In order to understand how good a machine learning algorithm can perform, you need to understand evaluation metrics. To understand evaluation metrics, you need to know about the factors that affect these evaluation metrics which brings you back to data quality. But data structuring and cleaning depend on the model you want to train too.

So, close up, it all feels like a big mess; there is no one set of prerequisites, everything is somehow connected to the other and you feel lost. That’s why even when you know 80% of everything you need to know from fundamentals, you might still be left feeling like you don’t know what you’re doing.

I know, because it happened to me.

Somehow it feels like you either know everything or nothing because of this complex relationship the concepts have with each other.

I’ve struggled with this in the early years of my career. I knew a good amount of how things worked together but then someone would tell me a new concept that I wasn’t familiar with and I’d feel like a complete failure not knowing what they were talking about and not being able to put it in the logical map I had in my head of how data science worked.

The solution I came up with in time to deal with this was to get practical. It’s a very obvious solution when you think about it. Data science is a practical profession. You work hands-on by definition. So, of course, the way to understand things is not by trying to force them into rigid structures in your head but by letting them stay in a fluid state, where you know how things relate to each other. This can only be achieved with experience though.

You need to do hands-on projects. Any type of project. Set up a goal and work towards that goal. Step by step. And tackle each challenge one by one. Maybe you will try to train an ml model and you will see that the library is giving you an error. Okay, then you probably first need to get rid of the missing values. And bam, you will not forget again that this is a step in data science.

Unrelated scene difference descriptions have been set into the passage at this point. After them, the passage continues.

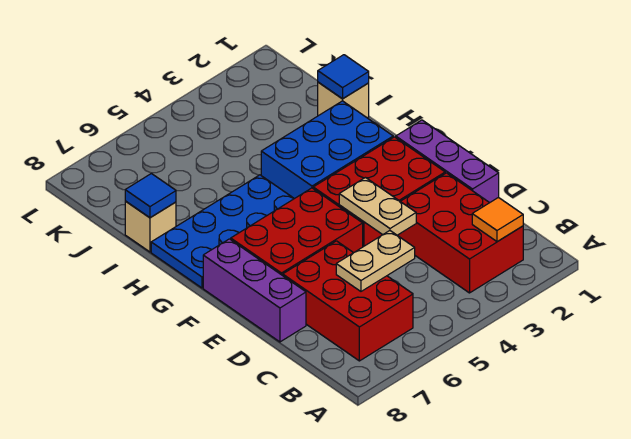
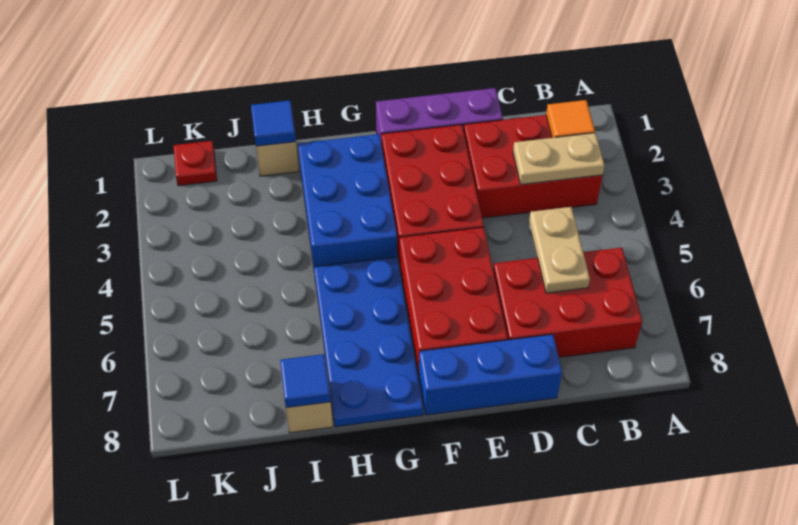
tan plate D4:E4 level 2 -> tan plate B3:C3 level 2
purple brick D8:F8 level 1 -> blue brick D8:F8 level 1
none -> red plate K1 level 1

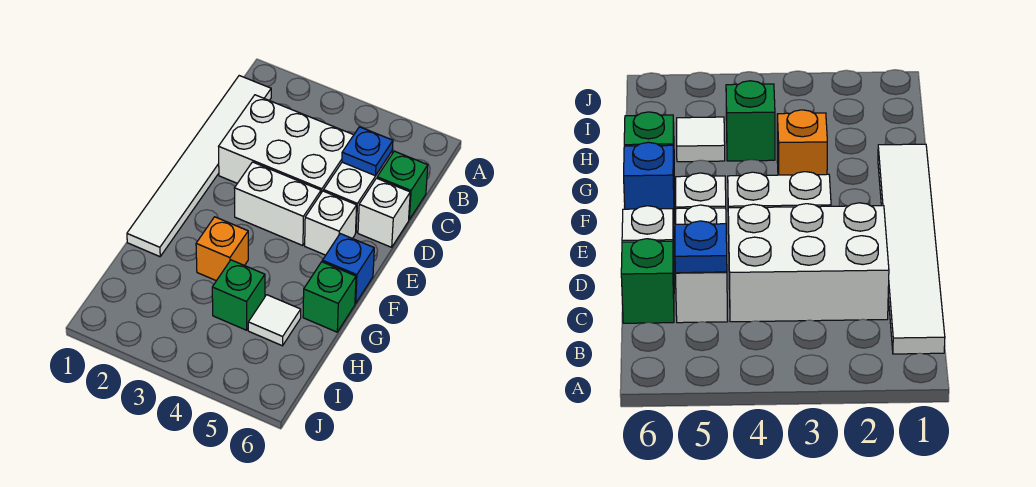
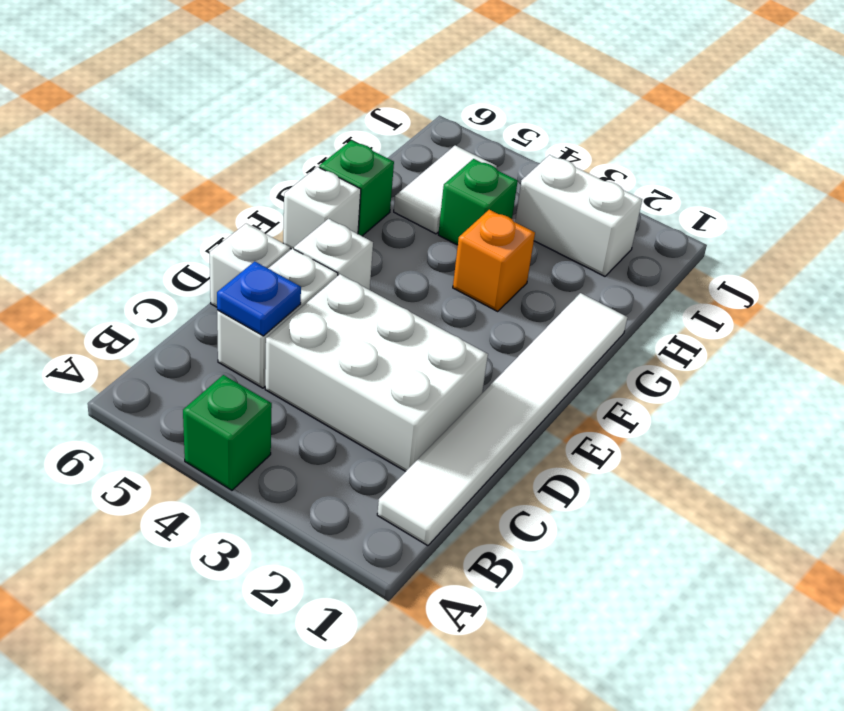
green brick C6 level 1 -> green brick A4 level 1
white brick E3:E4 level 1 -> white brick I2:I3 level 1
blue brick F6 level 1 -> white brick F6 level 1
white tile H5 level 1 -> white tile H5:I5 level 1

Or maybe you will want to plot your data but will have a hard time making it look the way you want it. You will struggle for a while, you would need to try and fail but after a while, you will learn how to do it. Then, I promise you, you won't forget it even if you wanted to.

Just by keeping at it, you will learn and grow into data science.

There are some caveats of course. Doing this alone, you might miss some important decision points or struggle more than necessary with certain steps. That's why you would want to have support, for example by taking my Hands-on Data Science course.

So you only work for the parts of a project where you will learn. You will be responsible for doing the project yourself but I will be there each step of the way to show you how a professional would approach things. That way you can see what you missed, what mistakes you made if any or if you have fallen into common pitfalls. That, if you ask me, is the most efficient way to improve your data science skills.

Hands-on work is underrated in learning data science. In that, I mean independent hands-on work.

Many courses out there do not give you enough freedom to think and figure things out yourself. Yes, they have a project integrated with the course, but you just end up watching what the instructor is doing and repeating it.

Although it gives the illusion of doing hands-on work, when you just repeat someone else’s steps, you will not get to ask yourself the critical questions or realize the hidden decision points.

If you don't face these critical points while learning, you will have much more trouble becoming an independent data science practitioner.